Tuesday, June 30, 2015

Learning to step back

When someone pushes my buttons my instinct is to push back. That may feel right in the moment, but it doesn't lead to good outcomes -- it leads to yelling and posturing and anger and, well, nothing beneficial.

One of the benefits of meditation is that it helps me find the space between the push and the push back, to let the energy dissipate instead of escalating it.

A new study shows I'm not alone.

In a working paper published by the US National Bureau of Economic Research this month, researchers found that teaching Chicago high-schoolers meditation techniques designed to help them find that gap significantly lowered crime and dropout rates for participants and boosted school attendance.

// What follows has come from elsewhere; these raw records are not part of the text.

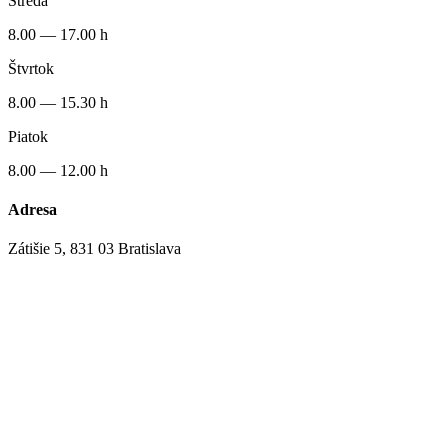
Streda
8.00 — 17.00 h
Štvrtok
8.00 — 15.30 h
Piatok
8.00 — 12.00 h
Adresa
Zátišie 5, 831 03 Bratislava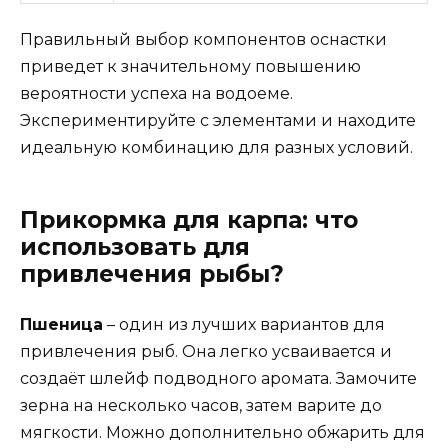
Правильный выбор компонентов оснастки
приведет к значительному повышению
вероятности успеха на водоеме.
Экспериментируйте с элементами и находите
идеальную комбинацию для разных условий.
Прикормка для карпа: что
использовать для
привлечения рыбы?
Пшеница
– один из лучших вариантов для
привлечения рыб. Она легко усваивается и
создаёт шлейф подводного аромата. Замочите
зерна на несколько часов, затем варите до
мягкости. Можно дополнительно обжарить для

According to an article on Quartz,

The study analyzed the effects of a Chicago-based program by the organization Youth Guidance called Becoming a Man (BAM). The researchers invited 1,473 Chicago teens, chosen at random from 18 public schools, to participate in BAM programming and compared them to a control group of similar students who were not invited.

The goal of the program, explains coauthor Harold Pollack, a professor at the University of Chicago and the director of its Crime Lab, was to encourage less violent behavior by slowing their automatic response.
We develop automatic responses, or habitual reactions, to save time. The Quartz article notes that  while American teenagers from privileged backgrounds learn to automatically comply with authority figures, handing over their smartphone to a mugger, or quieting down when a teacher says so, low-income teenagers may learn that submitting to authorities only invites more aggression. 

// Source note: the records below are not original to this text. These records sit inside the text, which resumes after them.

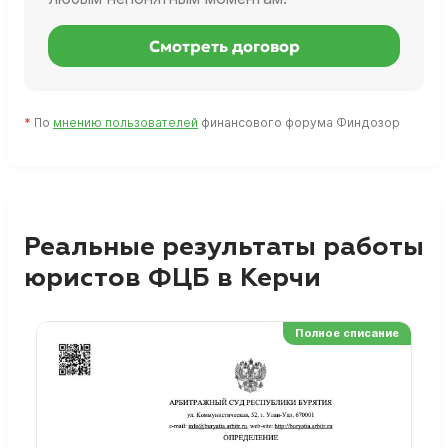
Смотреть договор
*
По
мнению пользователей
финансового форума Финдозор
Реальные результаты работы
юристов ФЦБ в Керчи
Полное списание
Ре
Но
Сп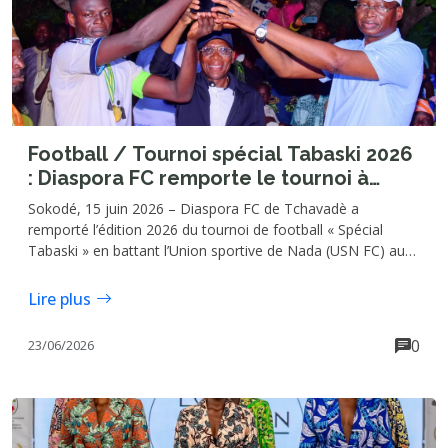
Football / Tournoi spécial Tabaski 2026
: Diaspora FC remporte le tournoi à
Tchavadè
Sokodé, 15 juin 2026 – Diaspora FC de Tchavadè a
remporté l’édition 2026 du tournoi de football « Spécial
Tabaski » en battant l’Union sportive de Nada (USN FC) aux
tirs au but (6-5), à l’issue d’une finale disputée le dimanche
14 juin sur le terrain de Tchavadè, dans la commune de
Lire plus
Tchaoudjo 1. Au terme du temps réglementaire, les deux
équipes étaient à égalité sur un score nul et vierge (0-0).
0
23/06/2026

Much of the training focused on learning to work with anger by using breathing exercises and meditation techniques, such as exhaling while counting slowly to four.  A year after the program, those who participated in the BAM program were 44 percent less likely to commit violent crimes, and performed significantly better on an academic performance index that combines academic measurements including GPA, attendance rates, and dropout rates, the study found.

Learning to find the space between the stimulus and the reaction lets us decide whether the habitual response is the best one in a given situation.  It doesn't have to be a long pause, but it can be the pause that refreshes and resets the situation rather than the one that sends it tumbling into chaos.